(Trabajo requerido):
(1) Copia literalmente el fragmento del texto sobre Niemeyer que va desde "Descubrí también que" hasta "altura de miras.".
(2) Convierte en una lista breve el párrafo del texto sobre Niemeyer que comienza con "Descubrí también que el trópico", sin perder sus datos principales.

━━ Texto de lectura

Mucho más que una nueva arquitectura, el Movimiento Moderno es la materialización de un manifiesto ideológico que irrumpe con insolencia contestataria tras las revoluciones y guerras del siglo XX. Estos modelos de edificios y ciudades representan la promesa de un hombre nuevo en una sociedad reinventada: hombre libre, sano, igual en oportunidades y esperanzas en un mundo que progresa inexorablemente gracias a la técnica y la ciencia. Como muchos creadores de su era, Óscar Niemeyer fue un comunista fundamental: su obra es la materialización de sus convicciones políticas. Y es, por tanto, una obra hecha de sueños: junto a Le Corbusier -su mentor-, Niemeyer encarnó la expresión más visceral y poética del modernismo arquitectónico del siglo de las grandes reivindicaciones sociales.
Desde estudiante admirador de Niemeyer, todo esto intuía yo cuando tuve la oportunidad de conocer los numerosos edificios de su autoría que configuran el patrimonio arquitectónico de Brasilia, ciudad fundada sobre un positivismo semejante al del propio Movimiento Moderno. Pero recorrer presencialmente esas construcciones revela una dimensión imposible de percibir en imágenes. Maravilla la dignidad y potencia simbólica de cada uno de esos edificios institucionales; la elegante síntesis formal, la austeridad material -tan afín con nuestra realidad sudamericana-, y la perfecta adecuación al clima y al paisaje, que es la atávica "sustentabilidad" que se esperaría de toda buena arquitectura, en contraste con esa otra que intenta venderse hoy como un producto certificado y de lujo.
Descubrí también que el trópico es el paisaje propicio para la apoteosis del Movimiento Moderno, como es la obra de Niemeyer. Los cinco principios del modernismo (elevar los edificios del suelo, envolventes distintas de la estructura, ventanas corridas, planta libre y techo-jardín) pueden manifestarse aquí sin limitaciones; más aún en la cultura extrovertida de un Brasil pujante, orgulloso, generoso, en que las obras privadas y públicas son siempre con altura de miras.

━━━━
━━ Material extraído

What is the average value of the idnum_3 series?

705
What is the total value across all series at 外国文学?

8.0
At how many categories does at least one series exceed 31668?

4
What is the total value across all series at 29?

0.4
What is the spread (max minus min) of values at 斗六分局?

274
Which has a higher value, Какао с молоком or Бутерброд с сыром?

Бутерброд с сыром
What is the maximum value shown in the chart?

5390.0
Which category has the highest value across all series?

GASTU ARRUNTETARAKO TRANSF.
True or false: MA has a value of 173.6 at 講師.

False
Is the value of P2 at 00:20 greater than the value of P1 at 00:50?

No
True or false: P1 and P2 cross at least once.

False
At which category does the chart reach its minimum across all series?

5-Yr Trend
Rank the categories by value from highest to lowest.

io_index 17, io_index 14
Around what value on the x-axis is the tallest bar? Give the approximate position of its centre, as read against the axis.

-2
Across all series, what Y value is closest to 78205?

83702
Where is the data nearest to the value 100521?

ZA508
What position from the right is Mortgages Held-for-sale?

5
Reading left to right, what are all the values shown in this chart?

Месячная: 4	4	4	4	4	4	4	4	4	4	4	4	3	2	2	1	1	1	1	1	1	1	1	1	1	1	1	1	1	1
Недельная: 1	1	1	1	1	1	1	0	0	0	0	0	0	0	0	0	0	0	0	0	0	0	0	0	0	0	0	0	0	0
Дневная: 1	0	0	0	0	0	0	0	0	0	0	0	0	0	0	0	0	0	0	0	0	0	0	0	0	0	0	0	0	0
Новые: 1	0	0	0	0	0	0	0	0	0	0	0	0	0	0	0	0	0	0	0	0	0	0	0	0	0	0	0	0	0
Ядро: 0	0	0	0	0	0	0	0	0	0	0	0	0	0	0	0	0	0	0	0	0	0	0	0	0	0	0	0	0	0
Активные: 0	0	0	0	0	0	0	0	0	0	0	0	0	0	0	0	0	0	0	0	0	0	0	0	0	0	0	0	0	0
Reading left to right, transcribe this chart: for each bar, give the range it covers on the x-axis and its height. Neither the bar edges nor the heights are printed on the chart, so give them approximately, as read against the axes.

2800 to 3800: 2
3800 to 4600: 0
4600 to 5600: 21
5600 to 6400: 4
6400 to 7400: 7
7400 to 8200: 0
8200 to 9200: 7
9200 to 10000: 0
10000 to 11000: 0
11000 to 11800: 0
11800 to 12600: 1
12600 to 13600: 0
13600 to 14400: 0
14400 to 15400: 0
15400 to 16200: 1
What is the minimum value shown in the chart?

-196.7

━━━━

(Soluciones):
(1)
Descubrí también que el trópico es el paisaje propicio para la apoteosis del Movimiento Moderno, como es la obra de Niemeyer. Los cinco principios del modernismo (elevar los edificios del suelo, envolventes distintas de la estructura, ventanas corridas, planta libre y techo-jardín) pueden manifestarse aquí sin limitaciones; más aún en la cultura extrovertida de un Brasil pujante, orgulloso, generoso, en que las obras privadas y públicas son siempre con altura de miras.

(2)
- El trópico es el paisaje propicio para la apoteosis del Movimiento Moderno, como lo es la obra de Niemeyer.
- Allí pueden manifestarse sin limitaciones los cinco principios del modernismo: elevar los edificios del suelo, envolventes distintas de la estructura, ventanas corridas, planta libre y techo-jardín.
- Esto ocurre más aún en la cultura extrovertida de un Brasil pujante, orgulloso y generoso, donde las obras privadas y públicas tienen siempre altura de miras.